王光全算了半天,说:“张香萍是好命啊。”

费南斯说:“瞎说,命好还60就走了,命好不是要长命百岁,享尽天伦之乐吗?”

王光全说:“有的人,活着是痛苦;有的人,早走是解脱。”

癌症晚期病人都是在极度痛苦中离去,不光病人痛苦,家人也痛苦。

费南斯点了点头。

南区是新区,来这边买房定居的大都是年轻人。真让叶静雯说中了,生意惨淡。

如果生意再没起色,卡里余额只够两个月的房租。

这天晌午,叶静雯突然打电话过来,说有个客户的妹妹死在西藏,想请人跟着灵车将遗体接回来。灵车已经在去的路上了,费用十万。

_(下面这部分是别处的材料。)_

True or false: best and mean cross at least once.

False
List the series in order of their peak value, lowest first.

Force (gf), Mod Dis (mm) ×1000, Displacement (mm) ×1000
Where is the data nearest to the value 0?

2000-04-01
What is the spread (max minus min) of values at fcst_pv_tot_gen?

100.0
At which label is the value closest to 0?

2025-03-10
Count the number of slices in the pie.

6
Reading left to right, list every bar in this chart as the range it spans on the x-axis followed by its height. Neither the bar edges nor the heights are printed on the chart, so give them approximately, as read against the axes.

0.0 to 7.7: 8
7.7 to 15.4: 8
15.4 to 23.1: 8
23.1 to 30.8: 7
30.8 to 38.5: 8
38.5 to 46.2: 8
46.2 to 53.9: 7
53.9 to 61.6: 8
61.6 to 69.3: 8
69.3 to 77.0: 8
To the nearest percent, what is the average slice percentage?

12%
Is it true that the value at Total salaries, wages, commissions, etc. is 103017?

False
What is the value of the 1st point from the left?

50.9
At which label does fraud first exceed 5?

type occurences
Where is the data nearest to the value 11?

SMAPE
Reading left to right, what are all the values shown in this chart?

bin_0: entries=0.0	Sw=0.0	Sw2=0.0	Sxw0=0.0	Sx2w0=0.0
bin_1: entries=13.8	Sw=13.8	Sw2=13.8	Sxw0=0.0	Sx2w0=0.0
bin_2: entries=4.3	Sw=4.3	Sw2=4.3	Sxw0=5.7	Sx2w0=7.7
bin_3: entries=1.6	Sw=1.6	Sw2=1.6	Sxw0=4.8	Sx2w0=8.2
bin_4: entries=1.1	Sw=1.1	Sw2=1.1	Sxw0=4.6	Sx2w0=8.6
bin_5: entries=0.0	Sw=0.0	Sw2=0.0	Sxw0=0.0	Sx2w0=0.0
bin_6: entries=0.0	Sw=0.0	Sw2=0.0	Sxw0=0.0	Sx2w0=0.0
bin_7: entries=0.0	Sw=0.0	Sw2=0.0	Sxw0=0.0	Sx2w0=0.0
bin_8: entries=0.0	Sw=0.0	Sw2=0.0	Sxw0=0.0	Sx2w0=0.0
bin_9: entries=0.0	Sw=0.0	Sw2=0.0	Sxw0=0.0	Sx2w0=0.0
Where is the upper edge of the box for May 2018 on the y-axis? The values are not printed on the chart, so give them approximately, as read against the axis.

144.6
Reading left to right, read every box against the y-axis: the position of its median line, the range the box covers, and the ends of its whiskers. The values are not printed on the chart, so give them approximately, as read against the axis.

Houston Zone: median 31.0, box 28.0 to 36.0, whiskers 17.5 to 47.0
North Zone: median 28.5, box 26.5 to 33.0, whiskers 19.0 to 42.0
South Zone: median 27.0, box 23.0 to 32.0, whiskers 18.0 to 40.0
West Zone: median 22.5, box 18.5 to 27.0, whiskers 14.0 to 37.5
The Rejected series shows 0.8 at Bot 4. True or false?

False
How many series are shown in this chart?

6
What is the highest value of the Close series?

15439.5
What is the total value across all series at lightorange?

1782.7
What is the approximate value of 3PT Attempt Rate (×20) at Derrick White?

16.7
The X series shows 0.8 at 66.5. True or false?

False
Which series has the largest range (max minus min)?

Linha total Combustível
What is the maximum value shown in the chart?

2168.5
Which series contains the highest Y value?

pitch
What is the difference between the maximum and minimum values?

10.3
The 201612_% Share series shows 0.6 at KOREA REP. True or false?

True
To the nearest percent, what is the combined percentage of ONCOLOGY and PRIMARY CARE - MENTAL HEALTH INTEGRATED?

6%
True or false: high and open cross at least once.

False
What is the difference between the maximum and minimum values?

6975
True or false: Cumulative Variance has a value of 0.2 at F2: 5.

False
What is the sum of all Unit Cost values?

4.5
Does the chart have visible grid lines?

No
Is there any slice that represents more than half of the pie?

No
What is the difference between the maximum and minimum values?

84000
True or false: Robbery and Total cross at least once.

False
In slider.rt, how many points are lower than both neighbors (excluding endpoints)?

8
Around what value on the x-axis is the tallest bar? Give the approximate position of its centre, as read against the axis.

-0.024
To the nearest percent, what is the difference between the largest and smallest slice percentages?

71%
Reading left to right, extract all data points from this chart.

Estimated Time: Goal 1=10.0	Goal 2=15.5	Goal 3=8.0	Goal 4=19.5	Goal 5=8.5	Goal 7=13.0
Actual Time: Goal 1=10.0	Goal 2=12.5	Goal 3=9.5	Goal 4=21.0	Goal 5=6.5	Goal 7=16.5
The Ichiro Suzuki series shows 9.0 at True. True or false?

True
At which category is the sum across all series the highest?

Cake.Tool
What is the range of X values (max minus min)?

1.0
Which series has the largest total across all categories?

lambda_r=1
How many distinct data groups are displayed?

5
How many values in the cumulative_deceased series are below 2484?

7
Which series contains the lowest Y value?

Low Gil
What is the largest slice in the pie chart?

价钱很高,还要求女性。费南斯挂断电话,当即打电话给王光全,想听听他的建议。

王光全听了,混不在意。

“你就跟着灵车,什么都不用管。我以前也跟过,一路顺风,什么事情都没有。”

费南斯松了口气,给叶静雯回了电话。

对方很爽快,要了账号,立马打了两万块钱过来。

时间虽赶,鉴于对自己身体的了解,费南斯最终还是订了火车,豪华卧铺的下铺。

路程很长,需要先坐两天两夜的火车,再坐大半天的大巴车。

收拾行李的时候,费南斯看到了那个翠绿色玉观音吊坠。

吊坠是那天在宾馆醒来后,在床头柜上发现的。

费南斯犹豫了一下,带到脖子上。

也许,这东西能保佑一下自己。

铺位对面的上下铺是一对年轻的学生情侣,另外一个铺位空着。

费南斯将背包放到铺位里面,躺下了。

两人一起躺在下铺,嘻嘻哈哈地聊着。

轻声细语,车身微微晃动,费南斯快要睡着了。

忽然,车厢内响起了歌声,一个稚嫩的童声唱着:“新年好啊,新年好啊,祝福大家新年好……”

费南斯睁开眼。

男生拉开门,一个四五岁的的小男孩在过道里来回跑着,叫喊着:“新年快乐。”

车厢门依次打开,人纷纷走出来,互相说:“新年快乐。”

费南斯打开手机,数字刚好从12.31跳到了1.1,零点。

原来今天是今年的最后一天。

小男孩趴在包厢门上,伸进来半个头,脸蛋红扑扑的,笑着说:“叔叔阿姨,新年快乐!”

女生捏了捏他脸,说:“小可爱,你也一样,新年快乐。”

费南斯坐起来,从包里掏出一盒费列罗,拿出两颗,递给他。

“新年快乐。”

巧克力是上火车前在站内买的,费南斯怕自己高反恶心吃不下饭,就买了一整盒。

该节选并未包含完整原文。